We agree that no quantitative analysis has been made on using e.g. the method introduced herein versus MSM modelling or the swarms-of-strings method. However, we aimed to provide a rough estimate of the efficiency of the sampling that is achieved by the entire pipeline. Indeed, the same conformational change was tracked in the co-submitted paper by McComas et al. using the string-of-swarms method, leading us to believe that a comparison between these two methodologies is sufficient to suggest that the methodology provides a speed-up. Nevertheless we agree that a more comprehensive comparison would have to be made to provide the necessary quantifications. We have thus softened our claims to reflect this aspect. In addition, we have removed the claims about homology modelling completely given the difficulty in proving them, as correctly identified by the reviewers.

3. The free energy landscapes in Figure 5A and Figure 5B do not seem consistent with each other, and the authors do not discuss whether errors in the calculations that may contribute to this. Upon discussion, the reviewers thought this might be in part due to confusing labeling of the minima. In order to clarify this point, it would be useful for the authors to quantitatively assess the differences by showing the relative probability (or free energy difference) between outward-occluded and occluded states from each of the two landscapes.

We acknowledge that the original positioning of the labels led to confusion and have implemented several changes to better characterize the free energy landscapes and, in particular, the localization of their local minima. To address the differences between the projections in 2 and 1D, we added a section discussing the spaces where the free energy estimation from different simulations overlapped. This was made possible thanks to the reweighting onto the LDA CV (see point 1 in essential revisions above), which lends a common framework along which the relative free energy differences can be compared. We also wanted to quantify whether any disparities where because of lack of confidence in the free energy estimates, or due to systematic errors due to e.g. initialization of simulations from different starting points. In order to quantify this, we estimated the errors of the 2D AWH free energy landscapes by utilizing the fact that the probability distribution after converging AWH simulations should be flat, and quantified the energetic imbalance between bins to quantify the local error (see methods for details). With the previously mentioned reweighting procedure, we could estimate the standard error at each point along the LDA CV. These changes are mostly reflected in figure 5 but are thoroughly described in the methods sections (page 24-26).

To comment on the perceived disparity between figure 5A and 5B in particular, the rocker switch simulations between the outward occluded and the inward occluded states correctly assessed (within the standard error margin of ~1-2 kJ/mol) the difference between the outward occluded and occluded basins. To our surprise, these simulations even sampled the outward open states, despite the fact that the CVs were not designed to extend outside of the rocker switch conformational change, albeit with significantly higher standard errors. Notably, however, free energy estimates from this simulation in this region do not overlap with the estimate from the outward opening simulations. Since we did not target sampling of the outward opening process when designing the CV for the rocker-switch simulations, we surmise that there are strong reasons not to use this estimate of the outward open energy into consideration for analysis. This is discussed in the main text in relation to figure 5 (page 10-11).

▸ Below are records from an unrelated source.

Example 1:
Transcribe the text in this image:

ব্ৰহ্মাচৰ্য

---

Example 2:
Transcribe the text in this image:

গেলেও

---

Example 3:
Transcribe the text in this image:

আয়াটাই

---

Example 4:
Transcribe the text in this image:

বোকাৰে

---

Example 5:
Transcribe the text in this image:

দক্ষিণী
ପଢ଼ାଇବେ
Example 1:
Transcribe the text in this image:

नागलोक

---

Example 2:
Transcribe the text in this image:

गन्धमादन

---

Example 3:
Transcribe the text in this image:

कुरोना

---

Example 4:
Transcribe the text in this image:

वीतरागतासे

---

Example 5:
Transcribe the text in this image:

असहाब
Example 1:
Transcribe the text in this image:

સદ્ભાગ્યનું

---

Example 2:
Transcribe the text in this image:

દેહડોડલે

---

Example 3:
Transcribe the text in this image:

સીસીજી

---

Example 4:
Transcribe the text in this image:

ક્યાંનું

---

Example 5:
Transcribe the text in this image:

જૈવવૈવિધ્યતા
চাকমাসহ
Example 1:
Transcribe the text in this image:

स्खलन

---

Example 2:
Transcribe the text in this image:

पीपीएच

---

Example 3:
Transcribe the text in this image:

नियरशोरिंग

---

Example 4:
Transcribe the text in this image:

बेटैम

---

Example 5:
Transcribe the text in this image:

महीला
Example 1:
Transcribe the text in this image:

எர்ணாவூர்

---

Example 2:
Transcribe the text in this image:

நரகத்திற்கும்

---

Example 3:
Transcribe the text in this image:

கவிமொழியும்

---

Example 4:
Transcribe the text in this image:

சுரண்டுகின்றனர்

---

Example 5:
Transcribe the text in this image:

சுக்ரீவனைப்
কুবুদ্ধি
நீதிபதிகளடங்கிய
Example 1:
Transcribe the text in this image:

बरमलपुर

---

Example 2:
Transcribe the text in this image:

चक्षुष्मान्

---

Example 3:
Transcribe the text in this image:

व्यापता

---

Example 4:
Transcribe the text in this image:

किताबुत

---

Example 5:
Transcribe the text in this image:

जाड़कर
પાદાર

4. The reviewers also noted that the free energy landscapes in the companion paper also (eLife-84808) appeared significantly different. For example, the occluded state is a barrier in Figure 2E of the other work while looks essentially the most stable state in Figure 5A of this work and is again a barrier in Figure 5B. Also, the inward open state seems unstable in Figure 2E of the other work while there is a clear stable minimum in Figure 5C of this work. The authors should justify/discuss this.

With the new projection into the LDA space, we could make more quantitative estimates of the free energies of the different states. The projection in the LDA space reveals that the concatenation of the free energy surfaces in the original submission led to a wrong positioning of the occluded state at a high free energy ~22 kJ/mol. As a result, there are no highly populated states in the inward-facing region, which is consistent with the companion paper.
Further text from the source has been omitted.